From the entries that follow, reproduce exactly and only the lines from the line with "The products currently" to the line with "The main aim", endpoints included.

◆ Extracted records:
• • • •

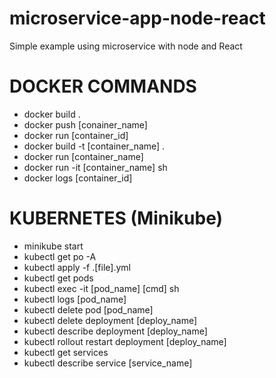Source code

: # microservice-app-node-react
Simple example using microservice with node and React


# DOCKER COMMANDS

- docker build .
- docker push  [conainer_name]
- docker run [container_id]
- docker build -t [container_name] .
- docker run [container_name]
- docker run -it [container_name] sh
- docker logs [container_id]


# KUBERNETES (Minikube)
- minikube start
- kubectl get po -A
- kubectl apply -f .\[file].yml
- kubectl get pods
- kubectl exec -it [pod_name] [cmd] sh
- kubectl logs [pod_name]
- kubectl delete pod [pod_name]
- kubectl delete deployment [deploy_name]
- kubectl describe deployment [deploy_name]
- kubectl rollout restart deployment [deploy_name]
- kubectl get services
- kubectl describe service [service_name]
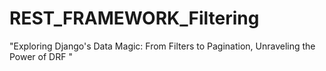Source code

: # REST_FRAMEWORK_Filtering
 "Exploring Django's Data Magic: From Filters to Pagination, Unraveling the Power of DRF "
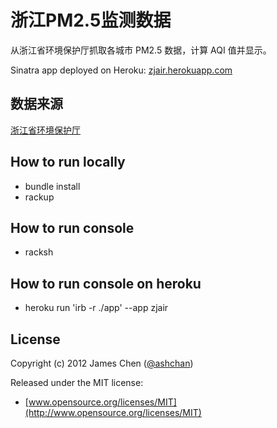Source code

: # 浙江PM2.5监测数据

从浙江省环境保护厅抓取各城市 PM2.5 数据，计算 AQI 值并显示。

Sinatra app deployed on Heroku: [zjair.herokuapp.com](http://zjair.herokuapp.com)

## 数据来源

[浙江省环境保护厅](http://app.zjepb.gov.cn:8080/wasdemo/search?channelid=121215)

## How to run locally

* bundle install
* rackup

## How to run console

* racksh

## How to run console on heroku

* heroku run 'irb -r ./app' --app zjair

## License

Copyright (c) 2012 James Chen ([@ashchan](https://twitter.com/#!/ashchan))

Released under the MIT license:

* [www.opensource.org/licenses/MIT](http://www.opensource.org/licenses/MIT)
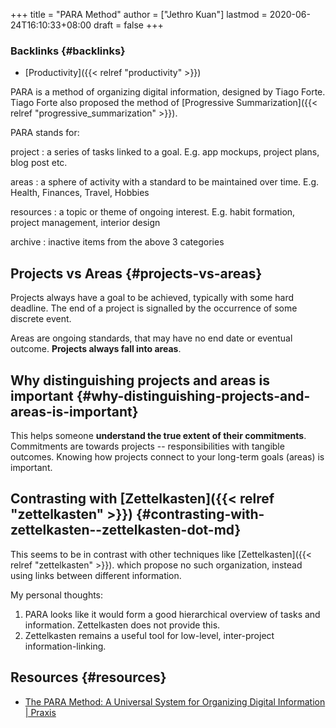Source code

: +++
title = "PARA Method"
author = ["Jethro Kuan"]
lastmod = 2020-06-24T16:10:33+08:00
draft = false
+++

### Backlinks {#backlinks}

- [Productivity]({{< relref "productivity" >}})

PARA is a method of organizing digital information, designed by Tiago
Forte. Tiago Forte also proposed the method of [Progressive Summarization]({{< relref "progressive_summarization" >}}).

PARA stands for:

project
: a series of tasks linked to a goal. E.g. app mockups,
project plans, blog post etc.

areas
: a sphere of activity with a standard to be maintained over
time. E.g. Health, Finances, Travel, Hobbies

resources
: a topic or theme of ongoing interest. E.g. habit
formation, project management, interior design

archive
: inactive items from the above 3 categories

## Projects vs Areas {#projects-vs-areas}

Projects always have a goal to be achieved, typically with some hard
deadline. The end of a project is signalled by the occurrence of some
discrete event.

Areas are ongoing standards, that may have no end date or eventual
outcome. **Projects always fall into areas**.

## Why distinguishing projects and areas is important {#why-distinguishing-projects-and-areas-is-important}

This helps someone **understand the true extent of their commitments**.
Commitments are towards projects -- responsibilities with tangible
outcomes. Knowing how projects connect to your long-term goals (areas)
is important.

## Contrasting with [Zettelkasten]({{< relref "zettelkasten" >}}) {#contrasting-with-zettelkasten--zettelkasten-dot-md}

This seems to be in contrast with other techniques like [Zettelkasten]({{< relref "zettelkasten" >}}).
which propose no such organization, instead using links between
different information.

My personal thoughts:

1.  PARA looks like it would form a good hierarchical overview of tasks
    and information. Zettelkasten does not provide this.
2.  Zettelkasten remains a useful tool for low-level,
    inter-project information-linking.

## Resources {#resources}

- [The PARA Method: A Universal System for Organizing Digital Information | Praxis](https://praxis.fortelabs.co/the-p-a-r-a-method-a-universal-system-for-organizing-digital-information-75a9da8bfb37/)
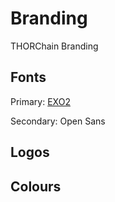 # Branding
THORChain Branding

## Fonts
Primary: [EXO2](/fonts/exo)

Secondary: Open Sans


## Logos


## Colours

• • • •

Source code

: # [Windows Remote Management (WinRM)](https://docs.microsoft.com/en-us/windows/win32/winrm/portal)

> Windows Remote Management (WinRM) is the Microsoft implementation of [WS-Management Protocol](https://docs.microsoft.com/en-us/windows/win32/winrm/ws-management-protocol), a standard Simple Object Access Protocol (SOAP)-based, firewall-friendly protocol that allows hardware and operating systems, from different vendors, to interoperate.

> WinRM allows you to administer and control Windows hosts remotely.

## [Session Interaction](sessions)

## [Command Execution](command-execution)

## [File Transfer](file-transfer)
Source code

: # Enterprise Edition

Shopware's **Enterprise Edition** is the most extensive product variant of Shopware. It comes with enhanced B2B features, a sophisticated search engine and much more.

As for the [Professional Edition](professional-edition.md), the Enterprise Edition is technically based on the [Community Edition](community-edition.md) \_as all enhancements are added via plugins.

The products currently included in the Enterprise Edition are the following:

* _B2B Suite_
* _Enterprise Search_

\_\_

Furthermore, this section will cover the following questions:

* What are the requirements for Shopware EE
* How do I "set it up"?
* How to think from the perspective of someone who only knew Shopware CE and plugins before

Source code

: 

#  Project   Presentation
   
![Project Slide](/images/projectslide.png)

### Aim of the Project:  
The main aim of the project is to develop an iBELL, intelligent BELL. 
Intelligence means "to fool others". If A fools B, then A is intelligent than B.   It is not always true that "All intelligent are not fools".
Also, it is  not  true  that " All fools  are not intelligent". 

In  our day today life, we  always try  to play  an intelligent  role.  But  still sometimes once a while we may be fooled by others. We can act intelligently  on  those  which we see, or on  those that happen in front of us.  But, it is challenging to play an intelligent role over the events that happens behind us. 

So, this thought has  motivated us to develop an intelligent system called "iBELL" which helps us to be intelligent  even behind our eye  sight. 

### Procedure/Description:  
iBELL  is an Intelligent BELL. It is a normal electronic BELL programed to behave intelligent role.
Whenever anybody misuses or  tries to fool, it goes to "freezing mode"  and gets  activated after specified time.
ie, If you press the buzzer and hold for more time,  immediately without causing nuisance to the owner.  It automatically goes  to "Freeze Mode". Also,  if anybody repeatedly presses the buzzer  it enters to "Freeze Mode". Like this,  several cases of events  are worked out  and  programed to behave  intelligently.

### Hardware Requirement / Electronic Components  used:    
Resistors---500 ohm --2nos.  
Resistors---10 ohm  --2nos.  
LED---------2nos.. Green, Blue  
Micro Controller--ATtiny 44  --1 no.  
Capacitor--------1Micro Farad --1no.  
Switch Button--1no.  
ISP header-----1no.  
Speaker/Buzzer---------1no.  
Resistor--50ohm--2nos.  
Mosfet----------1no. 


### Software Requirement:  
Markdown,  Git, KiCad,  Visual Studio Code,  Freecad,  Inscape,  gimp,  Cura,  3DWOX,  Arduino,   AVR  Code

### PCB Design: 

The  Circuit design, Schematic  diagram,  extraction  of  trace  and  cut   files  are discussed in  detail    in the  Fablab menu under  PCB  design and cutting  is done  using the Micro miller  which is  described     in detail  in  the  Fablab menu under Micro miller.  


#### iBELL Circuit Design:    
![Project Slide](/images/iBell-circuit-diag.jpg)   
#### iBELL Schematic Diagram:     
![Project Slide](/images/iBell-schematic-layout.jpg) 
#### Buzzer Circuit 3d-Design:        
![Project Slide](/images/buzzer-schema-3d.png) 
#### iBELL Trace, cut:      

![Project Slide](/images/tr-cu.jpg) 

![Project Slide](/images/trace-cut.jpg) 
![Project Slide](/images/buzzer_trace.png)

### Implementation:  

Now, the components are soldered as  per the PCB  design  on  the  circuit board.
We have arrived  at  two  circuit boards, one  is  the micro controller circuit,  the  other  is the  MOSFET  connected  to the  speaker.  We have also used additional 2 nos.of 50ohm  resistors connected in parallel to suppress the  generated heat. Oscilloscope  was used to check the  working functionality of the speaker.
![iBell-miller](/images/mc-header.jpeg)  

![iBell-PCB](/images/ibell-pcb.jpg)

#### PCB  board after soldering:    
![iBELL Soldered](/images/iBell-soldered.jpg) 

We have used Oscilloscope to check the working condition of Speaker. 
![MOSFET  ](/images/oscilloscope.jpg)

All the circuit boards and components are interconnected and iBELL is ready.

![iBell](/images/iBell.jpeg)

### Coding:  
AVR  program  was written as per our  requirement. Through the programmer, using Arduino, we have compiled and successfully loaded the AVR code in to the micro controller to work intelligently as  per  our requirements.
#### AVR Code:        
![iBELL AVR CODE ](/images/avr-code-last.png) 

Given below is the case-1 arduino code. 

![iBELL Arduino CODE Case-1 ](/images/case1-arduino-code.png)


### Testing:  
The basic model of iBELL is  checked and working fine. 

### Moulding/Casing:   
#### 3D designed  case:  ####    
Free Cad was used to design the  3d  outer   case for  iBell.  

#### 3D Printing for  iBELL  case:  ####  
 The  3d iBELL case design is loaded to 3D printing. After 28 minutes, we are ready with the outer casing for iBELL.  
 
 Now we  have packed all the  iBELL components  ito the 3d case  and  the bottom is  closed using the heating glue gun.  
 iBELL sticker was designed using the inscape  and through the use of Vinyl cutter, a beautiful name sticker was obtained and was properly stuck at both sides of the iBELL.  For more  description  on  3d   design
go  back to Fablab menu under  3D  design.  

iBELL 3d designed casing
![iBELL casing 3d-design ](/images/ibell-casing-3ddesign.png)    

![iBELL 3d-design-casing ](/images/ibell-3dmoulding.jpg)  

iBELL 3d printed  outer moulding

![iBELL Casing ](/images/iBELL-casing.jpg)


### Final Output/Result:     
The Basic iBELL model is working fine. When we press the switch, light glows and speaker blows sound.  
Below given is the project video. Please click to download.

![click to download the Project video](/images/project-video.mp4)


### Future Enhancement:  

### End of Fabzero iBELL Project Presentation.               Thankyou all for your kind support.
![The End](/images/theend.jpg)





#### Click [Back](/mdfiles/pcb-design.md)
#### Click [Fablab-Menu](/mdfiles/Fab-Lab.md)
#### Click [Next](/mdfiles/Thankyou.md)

• • • •

◆ Written reply:
The products currently included in the Enterprise Edition are the following:

* _B2B Suite_
* _Enterprise Search_

\_\_

Furthermore, this section will cover the following questions:

* What are the requirements for Shopware EE
* How do I "set it up"?
* How to think from the perspective of someone who only knew Shopware CE and plugins before

Source code

: 

#  Project   Presentation
   
![Project Slide](/images/projectslide.png)

### Aim of the Project:  
The main aim of the project is to develop an iBELL, intelligent BELL. 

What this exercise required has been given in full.